# Finding arc length of polar Curve

1. Sep 9, 2013

### PsychonautQQ

1. The problem statement, all variables and given/known data
Find the arc length of polar curve 9+9cosθ

2. Relevant equations

L = integral of sqrt(r^2 + (dr/dθ)^2 dθ
dr/dθ = -9sinθ
r = 9+9cosθ

)3. The attempt at a solution

1. Simplifying the integral
r^2 = (9+9cosθ^2) = 81 +162cosθ + 81cos^2(θ)
(dr/dθ)^2 = 81sin^2(θ)

r^2 + (dr/dθ)^2 = 81 + 162cosθ + 81cos^2(θ) + 81sin^2(θ)
81sin^2(θ) + 81cos^2(θ) = 81

162 + 162cosθ = r^2 + (dr/dθ)^2

now I have to take the integral of the squareroot...

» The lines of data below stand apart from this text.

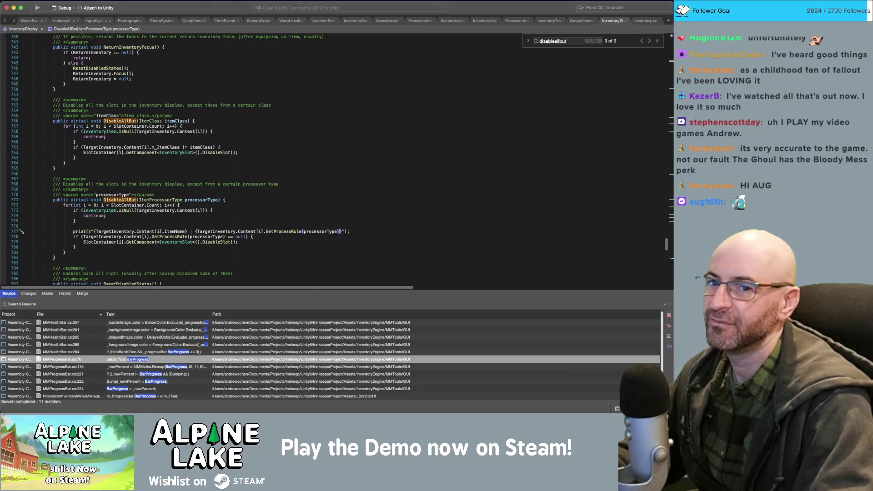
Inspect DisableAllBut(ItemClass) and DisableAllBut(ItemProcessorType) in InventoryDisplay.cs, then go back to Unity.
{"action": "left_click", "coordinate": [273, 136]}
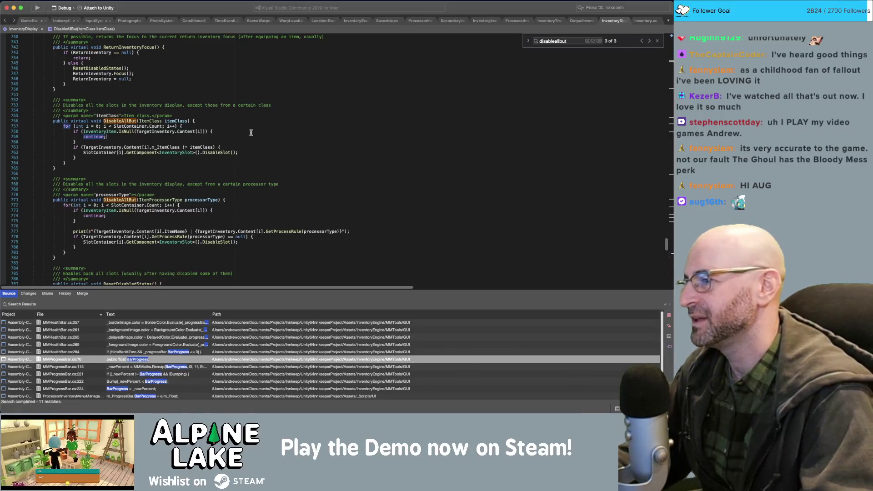
{"action": "left_click", "coordinate": [244, 216]}
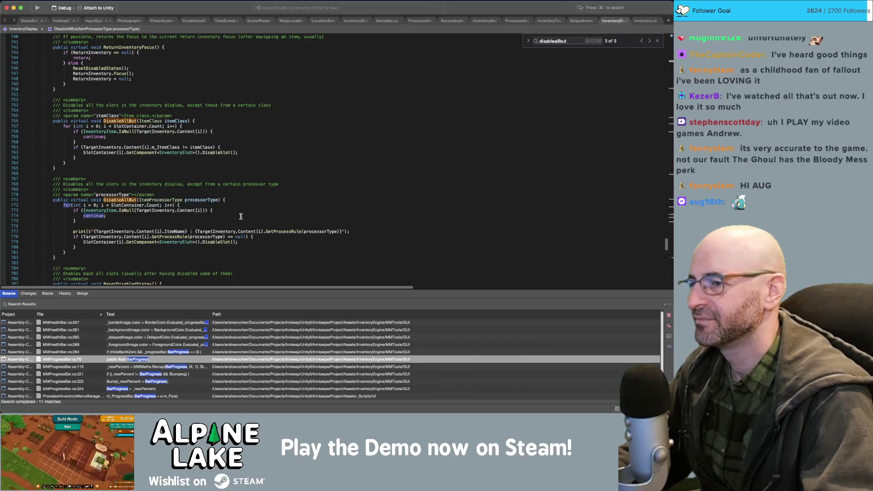
{"action": "key", "text": "super+Tab"}
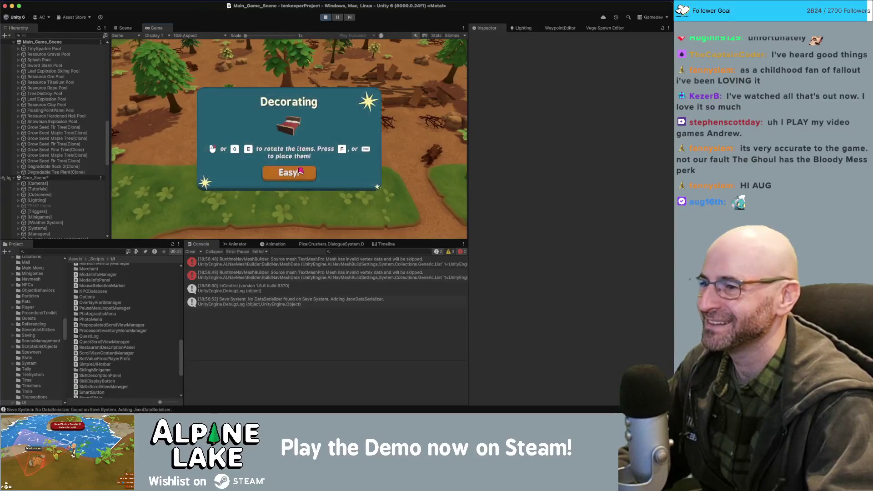
Dismiss the Decorating popup, trigger the table-saw NullReferenceException and open InventoryDisplay.cs:777.
{"action": "key", "text": "Return"}
{"action": "key", "text": "w"}
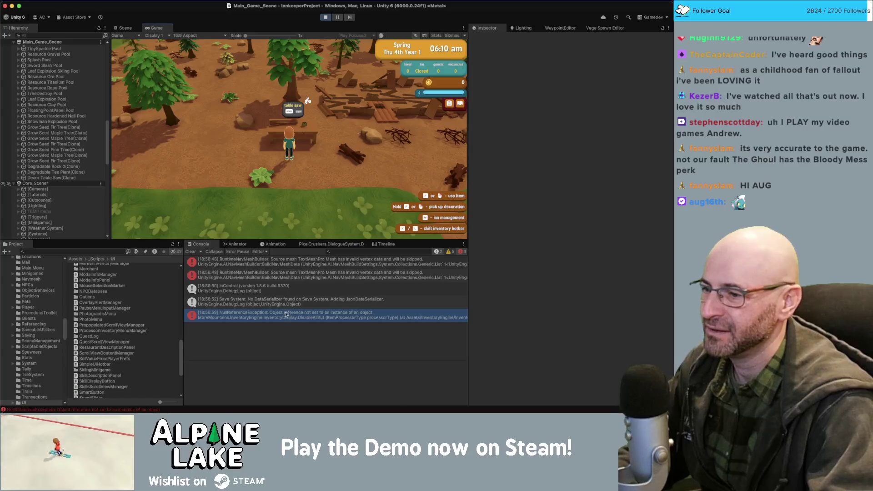
{"action": "left_click", "coordinate": [287, 313]}
{"action": "left_click", "coordinate": [293, 375]}
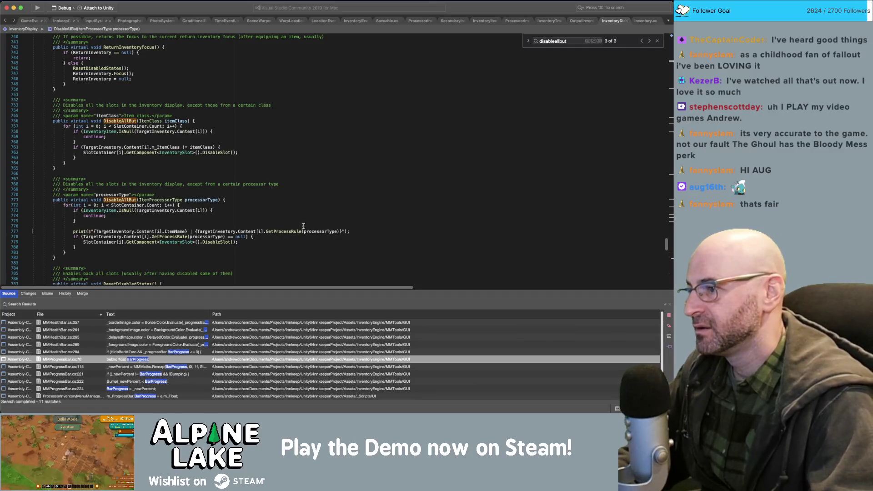
{"action": "key", "text": "super+Tab"}
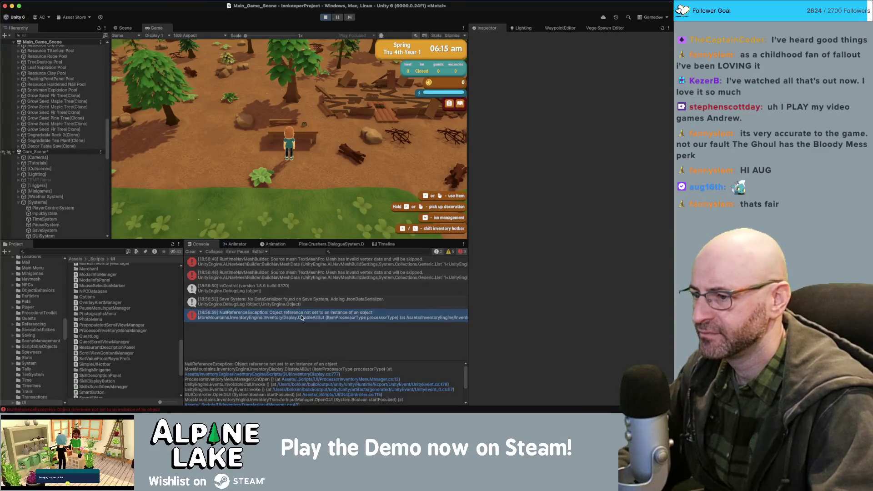
{"action": "left_click", "coordinate": [301, 317]}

Integral of sqrt(162 + 162cosθ)dθ
chain rule..?
(2/3)(162+162cosθ)^3/2*(162θ + 162sinθ)

Integrated between 0 and 2pi...?
which would lead to a crazy high number that I got as 3957501.966.
Anyone know where I went wrong?

2. Sep 9, 2013

### SteamKing

Staff Emeritus
Well, for one thing, your indefinite integration is wrong. You can't use the power formula because you don't have the proper du outside the square root. You need to use a trig substitution instead.

3. Sep 9, 2013

### Enigman

For the other thing please use LaTeX...just a suggestion.

4. Sep 9, 2013

### PsychonautQQ

Sorry i'll learn LaTex soon, in a bit of a pinch at the moment.

is the final integral end up being
integral of(162 + 162cos(theta) ???

5. Sep 9, 2013

### CAF123

Yes, a half angle sub will help to evaluate it.

6. Sep 9, 2013

### PsychonautQQ

Why use a half angle sub? Doesn't it just come out to 162θ+162sinθ between 0 and 2∏?

7. Sep 10, 2013

### CAF123

Sorry,I misread what you wrote: it should have been $$\int_0^{2\pi} \sqrt{162 + 162\cos\theta}\,d\theta,$$ which you will need to use a trig sub to evaluate. Factor out the 162 from the sqrt first.